**Required action 1**
Copy the passage of the forum post starting at "Well, it's now" and ending at "friends again, too.", word for word.

**Source text**
Content starts

How long to wait for single dad?

iVillage Member
Registered: 03-27-2003
How long to wait for single dad?
4
Thu, 01-12-2006 - 10:34pm

I met Rob when I first started with this company in Dec 2004. We were both married, but became friends at work. I left my miserable marriage in March 2005, he left his in July 2005. The week after he asked his wife for a divorce, he revealed that he'd had feelings for me almost since day one, and I let him know that I'd felt the same way. We quickly started a "thing" with each other, but after about 3 weeks, he pulled away and we went back to just work friends, with not much real discussion about it. He basically just eventually stated that it was just too hard to do b/c of the rumors at work and his kids asking questions about where he was going when he was with me. I accepted that, feeling that it was too soon for him, and thought that I would just give him time to sort out his life (he has full custody of his 3 kids, ages 8, 6, and 5).

Well, it's now been about 6 months, and once in a while, he'll flirt with me again, or say things that make me think he wants something (for example, we were talking about his kids the other day, and he said, "You can have 3 and get one free!" meaning, if I took them, he'd be an added bonus). I've let him know that I do want to date when he's ready, but that right now, I'm OK with being his friend. But the only response he's had is that he'd like to be friends again, too.

Content ends

(Dataset excerpts)
Content starts

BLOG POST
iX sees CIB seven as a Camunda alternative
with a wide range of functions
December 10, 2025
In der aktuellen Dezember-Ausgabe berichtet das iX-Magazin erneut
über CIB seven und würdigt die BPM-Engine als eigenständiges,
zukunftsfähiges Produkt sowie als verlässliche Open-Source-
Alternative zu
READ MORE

Content ends
Content starts

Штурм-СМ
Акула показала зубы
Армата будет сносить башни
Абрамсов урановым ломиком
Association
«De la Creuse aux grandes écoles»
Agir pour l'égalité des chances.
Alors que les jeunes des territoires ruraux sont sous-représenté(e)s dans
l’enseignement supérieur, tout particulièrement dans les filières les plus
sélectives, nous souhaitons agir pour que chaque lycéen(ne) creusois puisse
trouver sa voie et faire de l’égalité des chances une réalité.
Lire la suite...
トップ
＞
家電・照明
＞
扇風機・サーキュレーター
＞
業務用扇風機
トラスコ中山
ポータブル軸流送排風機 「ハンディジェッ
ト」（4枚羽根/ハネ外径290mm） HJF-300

Content ends

**Required action 2**
Return every line of the records that contains the string "égalité", treating uppercase and lowercase as different.

**Response box 1**
Well, it's now been about 6 months, and once in a while, he'll flirt with me again, or say things that make me think he wants something (for example, we were talking about his kids the other day, and he said, "You can have 3 and get one free!" meaning, if I took them, he'd be an added bonus). I've let him know that I do want to date when he's ready, but that right now, I'm OK with being his friend. But the only response he's had is that he'd like to be friends again, too.

**Response box 2**
Agir pour l'égalité des chances.
trouver sa voie et faire de l’égalité des chances une réalité.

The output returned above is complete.